Een onderneming moet de consument, vooraleer die contractueel wordt gebonden, op duidelijke en begrijpelijke wijze de informatie opgelijst in artikel VI.2 Wetboek Economisch Recht (WER) bezorgen. Artikel VI.2 WER somt de volgende informatie op:

  1. de voornaamste kenmerken van het product;
  2. de identiteit van de onderneming, o.a. het ondernemingsnummer, de handelsnaam, het geografische adres waar zij gevestigd is en het telefoonnummer;
  3. de totale prijs van het product, met inbegrip van alle belastingen, en alle diensten die door de consument verplicht moeten worden bijbetaald (of, als door de aard van het product de prijs redelijkerwijs niet vooraf kan worden berekend, de manier waarop de prijs moet worden berekend) en, desgevallend, alle extra vracht-, leverings-, of portokosten (of, indien deze kosten redelijkerwijs niet vooraf kunnen worden berekend, in ieder geval het feit dat er eventueel dergelijke extra kosten verschuldigd kunnen zijn);
  4. desgevallend, de wijze van betaling, levering, uitvoering, de termijn waarbinnen de onderneming zich verbindt het product te leveren en het beleid van de onderneming inzake klachtenbehandeling;
  5. naast een herinnering aan het bestaan van de wettelijke waarborg van conformiteit van de goederen, desgevallend het bestaan en de voorwaarden van diensten na verkoop en commerciële garanties;
  6. desgevallend, de duur van de overeenkomst, of, wanneer de overeenkomst van onbepaalde duur is of automatisch verlengd wordt, de voorwaarden voor het opzeggen van de overeenkomst;
  7. desgevallend, de verkoopsvoorwaarden, rekening houdend met de door de consument uitgedrukte behoefte aan informatie en met het door de consument meegedeelde of redelijkerwijze voorzienbare gebruik;
  8. desgevallend, de functionaliteit van digitale inhoud, met inbegrip van toepasselijke technische beveiligingsvoorzieningen;
  9. desgevallend, de relevante interoperabiliteit van digitale inhoud met hardware en software en andere diensten waarvan de onderneming op de hoogte is of redelijkerwijs kan worden verondersteld op de hoogte te zijn.
  10. desgevallend, het feit dat bij het aangaan van de overeenkomst het totaalbedrag dat door de consument dient te worden betaald, wordt afgerond naar het dichtstbijzijnde veelvoud van 5 cent.

In toepassing van dit artikel IV.2 oordeelde het hof van beroep te Antwerpen in een arrest van 3 april 2017 dat de loutere verwijzing naar de verkoopsvoorwaarden op de achterzijde van een bestelbon niet volstaat, zelfs als de consument die bestelbon heeft ondertekend.

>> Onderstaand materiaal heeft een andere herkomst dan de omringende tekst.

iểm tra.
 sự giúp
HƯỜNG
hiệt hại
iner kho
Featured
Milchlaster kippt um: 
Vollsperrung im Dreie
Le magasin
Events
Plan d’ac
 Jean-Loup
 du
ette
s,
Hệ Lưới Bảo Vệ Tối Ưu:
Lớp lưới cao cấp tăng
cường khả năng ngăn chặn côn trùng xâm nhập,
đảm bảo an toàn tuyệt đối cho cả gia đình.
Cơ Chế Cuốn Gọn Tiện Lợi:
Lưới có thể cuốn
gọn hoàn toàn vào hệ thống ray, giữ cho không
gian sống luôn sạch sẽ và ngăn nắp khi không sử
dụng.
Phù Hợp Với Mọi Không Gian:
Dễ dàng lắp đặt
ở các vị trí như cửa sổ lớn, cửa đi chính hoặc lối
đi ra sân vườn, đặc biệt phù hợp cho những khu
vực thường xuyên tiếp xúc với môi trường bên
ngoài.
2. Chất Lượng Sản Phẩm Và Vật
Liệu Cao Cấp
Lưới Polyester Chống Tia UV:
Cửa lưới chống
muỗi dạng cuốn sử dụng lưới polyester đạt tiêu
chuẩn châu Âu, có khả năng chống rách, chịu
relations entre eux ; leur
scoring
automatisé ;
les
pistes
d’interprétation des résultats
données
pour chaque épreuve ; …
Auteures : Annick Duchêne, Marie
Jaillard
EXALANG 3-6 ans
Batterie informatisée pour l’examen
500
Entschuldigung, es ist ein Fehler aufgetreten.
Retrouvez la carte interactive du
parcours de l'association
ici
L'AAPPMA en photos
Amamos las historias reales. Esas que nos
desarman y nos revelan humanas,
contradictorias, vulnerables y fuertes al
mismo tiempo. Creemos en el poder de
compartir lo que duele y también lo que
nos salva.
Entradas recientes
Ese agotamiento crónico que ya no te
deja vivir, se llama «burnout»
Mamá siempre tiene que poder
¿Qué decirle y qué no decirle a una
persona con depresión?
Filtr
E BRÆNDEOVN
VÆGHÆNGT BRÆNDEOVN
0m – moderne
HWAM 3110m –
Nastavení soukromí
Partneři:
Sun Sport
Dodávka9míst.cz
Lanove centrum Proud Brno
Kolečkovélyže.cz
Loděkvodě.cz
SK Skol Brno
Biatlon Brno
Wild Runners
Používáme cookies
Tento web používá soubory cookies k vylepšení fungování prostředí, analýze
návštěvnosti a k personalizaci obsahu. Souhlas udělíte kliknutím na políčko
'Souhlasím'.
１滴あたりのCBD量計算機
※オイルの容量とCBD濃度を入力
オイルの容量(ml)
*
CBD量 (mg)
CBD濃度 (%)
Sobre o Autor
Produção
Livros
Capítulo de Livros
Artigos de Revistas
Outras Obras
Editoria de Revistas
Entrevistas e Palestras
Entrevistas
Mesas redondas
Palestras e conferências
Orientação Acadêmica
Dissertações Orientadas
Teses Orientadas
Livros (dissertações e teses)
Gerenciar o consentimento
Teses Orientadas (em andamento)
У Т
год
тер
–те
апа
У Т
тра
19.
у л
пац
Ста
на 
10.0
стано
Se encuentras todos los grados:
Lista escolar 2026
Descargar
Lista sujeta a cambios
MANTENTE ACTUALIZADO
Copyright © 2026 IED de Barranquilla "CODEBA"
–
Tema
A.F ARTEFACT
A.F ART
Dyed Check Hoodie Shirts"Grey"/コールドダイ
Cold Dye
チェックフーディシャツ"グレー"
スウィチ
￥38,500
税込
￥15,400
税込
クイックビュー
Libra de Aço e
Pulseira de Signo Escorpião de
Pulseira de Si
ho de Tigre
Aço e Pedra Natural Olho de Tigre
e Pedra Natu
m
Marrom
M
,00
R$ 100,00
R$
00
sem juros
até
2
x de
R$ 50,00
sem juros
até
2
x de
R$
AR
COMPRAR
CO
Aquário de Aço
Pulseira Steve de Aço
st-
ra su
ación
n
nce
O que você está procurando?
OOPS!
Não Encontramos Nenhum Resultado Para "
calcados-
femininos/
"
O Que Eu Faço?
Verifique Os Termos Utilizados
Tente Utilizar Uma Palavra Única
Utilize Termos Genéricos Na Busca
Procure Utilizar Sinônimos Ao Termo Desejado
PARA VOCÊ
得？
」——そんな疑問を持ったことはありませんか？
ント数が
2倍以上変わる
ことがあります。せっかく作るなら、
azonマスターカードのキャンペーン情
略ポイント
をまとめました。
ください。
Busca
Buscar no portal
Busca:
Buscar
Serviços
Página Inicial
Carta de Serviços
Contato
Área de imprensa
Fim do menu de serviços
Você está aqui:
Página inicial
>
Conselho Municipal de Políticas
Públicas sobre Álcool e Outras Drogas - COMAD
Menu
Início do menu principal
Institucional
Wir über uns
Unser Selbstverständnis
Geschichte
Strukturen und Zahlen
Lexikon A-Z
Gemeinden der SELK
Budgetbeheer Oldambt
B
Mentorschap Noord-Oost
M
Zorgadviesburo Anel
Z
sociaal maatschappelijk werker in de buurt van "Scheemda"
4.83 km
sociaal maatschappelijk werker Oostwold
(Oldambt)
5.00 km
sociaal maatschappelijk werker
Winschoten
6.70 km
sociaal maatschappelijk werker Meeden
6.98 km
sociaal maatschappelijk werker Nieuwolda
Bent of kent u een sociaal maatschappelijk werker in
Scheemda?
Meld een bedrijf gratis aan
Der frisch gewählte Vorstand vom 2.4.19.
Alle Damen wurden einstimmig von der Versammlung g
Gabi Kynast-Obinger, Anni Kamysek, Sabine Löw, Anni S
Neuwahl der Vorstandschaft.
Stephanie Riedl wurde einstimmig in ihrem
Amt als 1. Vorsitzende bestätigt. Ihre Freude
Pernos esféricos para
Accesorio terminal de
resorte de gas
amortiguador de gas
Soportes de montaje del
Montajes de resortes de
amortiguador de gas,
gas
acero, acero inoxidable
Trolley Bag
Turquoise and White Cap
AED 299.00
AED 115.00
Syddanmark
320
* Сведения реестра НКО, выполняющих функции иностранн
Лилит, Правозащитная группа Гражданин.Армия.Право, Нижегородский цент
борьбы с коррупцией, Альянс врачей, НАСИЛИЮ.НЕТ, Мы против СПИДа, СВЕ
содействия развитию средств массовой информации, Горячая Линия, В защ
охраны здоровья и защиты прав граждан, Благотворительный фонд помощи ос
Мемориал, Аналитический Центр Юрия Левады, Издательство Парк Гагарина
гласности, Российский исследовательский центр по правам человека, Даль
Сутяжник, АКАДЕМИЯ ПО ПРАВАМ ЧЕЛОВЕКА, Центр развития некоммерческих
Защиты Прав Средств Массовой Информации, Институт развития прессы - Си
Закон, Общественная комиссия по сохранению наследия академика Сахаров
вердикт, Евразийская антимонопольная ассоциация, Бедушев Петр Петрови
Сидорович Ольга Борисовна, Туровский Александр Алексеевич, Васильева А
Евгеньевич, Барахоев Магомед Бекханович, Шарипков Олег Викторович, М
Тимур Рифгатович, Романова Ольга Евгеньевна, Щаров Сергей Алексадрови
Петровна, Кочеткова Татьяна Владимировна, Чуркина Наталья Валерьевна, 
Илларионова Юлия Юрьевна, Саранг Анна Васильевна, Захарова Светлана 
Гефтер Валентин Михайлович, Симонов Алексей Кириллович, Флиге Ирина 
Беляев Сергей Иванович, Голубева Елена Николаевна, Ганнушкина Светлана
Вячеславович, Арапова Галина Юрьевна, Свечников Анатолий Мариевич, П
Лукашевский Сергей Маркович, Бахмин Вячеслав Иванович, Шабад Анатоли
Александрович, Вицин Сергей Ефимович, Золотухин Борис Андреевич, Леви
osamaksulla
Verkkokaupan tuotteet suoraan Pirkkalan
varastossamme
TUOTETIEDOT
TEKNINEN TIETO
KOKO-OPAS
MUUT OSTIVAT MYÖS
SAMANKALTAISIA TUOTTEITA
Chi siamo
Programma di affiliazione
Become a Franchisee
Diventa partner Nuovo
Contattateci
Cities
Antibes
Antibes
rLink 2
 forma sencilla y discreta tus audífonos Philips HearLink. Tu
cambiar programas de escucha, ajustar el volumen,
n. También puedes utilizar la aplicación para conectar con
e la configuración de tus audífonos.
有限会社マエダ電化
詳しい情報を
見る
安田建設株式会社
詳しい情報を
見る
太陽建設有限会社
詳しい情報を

Het hof stelt dat de onderneming de consument te goeder trouw en behoorlijk moet informeren over haar verkoopsvoorwaarden (art. VI.2, 7° WER). De bewijslast dat dit daadwerkelijk is gebeurd ligt bij de onderneming, niet de consument.

In de zaak die aan het hof was voorgelegd bevatten de verkoopsvoorwaarden een beding volgens hetwelk de consument de overeenkomst enkel kon annuleren bij betaling van 30% van de prijs. Het hof vond dat voor zo’n zwaarwegend ‘opzegbeding’ het niet kan volstaan om te verwijzen naar de op de achterkant van de bestelbon opgenomen verkoopsvoorwaarden. Het hof stelt dat de onderneming dit “perfect uitdrukkelijk kon vermelden boven de plaats voorzien voor de handtekening van de consument”. Explicieter en nadrukkelijker kan bijna niet, maar het toont in elk geval dat rechters erop staan dat de consument heel transparant en duidelijk over haar rechten en plichten onder een contract wordt geduid. Trouwens ook het hof van beroep te Gent sprak zich in 2006 al negatief uit over dergelijke bedingen in een gelijkaardige case. Zij stelde dat het toenmalige artikel 30 WHPC wordt geschonden wanneer de consument bij de ondertekening van de overeenkomst niet voldoende is ingelicht over de toepasselijke algemene voorwaarden.

Het hof te Antwerpen sanctioneert het gebrek aan informatie door het ‘opzegbeding’ niet tegenwerpelijk te maken aan de consument: de consument moet dus geen rekening houden met de clausule van de verkoopsvoorwaarden die hem verplichten bij annulatie 30% van de prijs te betalen.

Vergeet niet dat de informatieplicht bij contractsluiting met consumenten ook geldt bij vastgoedcontracten, zoals bv. in het geval een verkoopscompromis of een reservatieovereenkomst met een consument.